Derivatization is a technique used in chemistry which converts a chemical compound into a product (the reaction's derivate) of similar chemical structure, called a derivative.
Generally, a specific functional group of the compound participates in the derivatization reaction and transforms the educt to a derivate of deviating reactivity, solubility, boiling point, melting point, aggregate state, or chemical composition. Resulting new chemical properties can be used for quantification or separation of the educt.

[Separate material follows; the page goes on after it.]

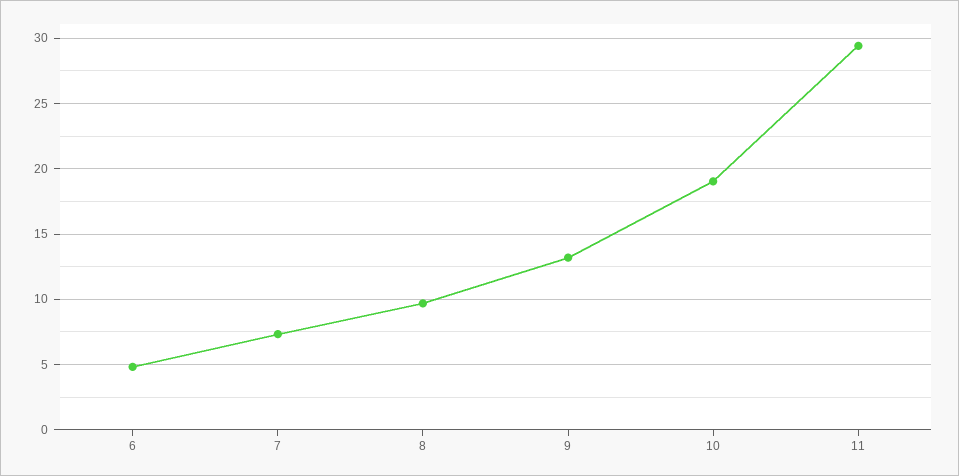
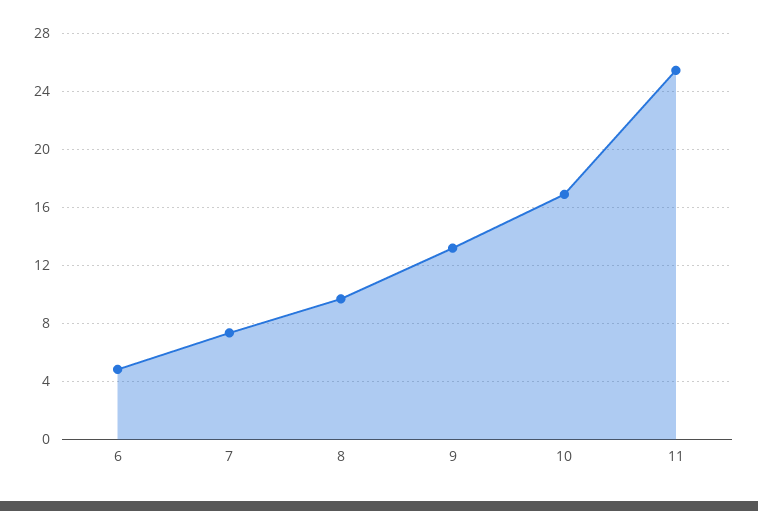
10: 19 -> 17
11: 29.5 -> 25.5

Derivatization techniques are frequently employed in chemical analysis of mixtures and in surface analysis, e.g. in X-ray photoelectron spectroscopy where newly incorporated atoms label characteristic groups.
Several characteristics are desirable for a derivatization reaction:
Some examples of good derivatization reactions are the formation of esters and amides via acyl chlorides.
Classical qualitative organic analysis usually involves reacting an unknown sample with various reagents; a positive test usually involves a change in appearance - color, precipitation, etc.
These tests may be extended to give sub-gram scale products. These products may be purified by recrystallization, and their melting points taken. An example is the formation of 2,4-dinitrophenylhydrazones from ketones and 2,4-dinitrophenylhydrazine.
By consulting an appropriate reference table such as in Vogel's, the identity of the starting material may be deduced. The use of derivatives has traditionally been used to determine or confirm the identity of an unknown substance. However, due to the wide range of chemical compounds now known, it is unrealistic for these tables to be exhaustive. Modern spectroscopic and spectrometric techniques have made this technique obsolete for all but pedagogical purposes.
Polar N-H and O-H groups on which give hydrogen bonding may be converted to relatively nonpolar groups on a relatively nonvolatile compound. The resultant product may be less polar, thus more volatile, allowing analysis by gas chromatography. Bulky, nonpolar silyl groups are often used for this purpose.[1]
See main article: Chiral derivatizing agent. Chiral derivatizing agents react with enantiomers to give diastereomers. Since diastereomers have different physical properties, they may be further analyzed by HPLC and NMR spectroscopy.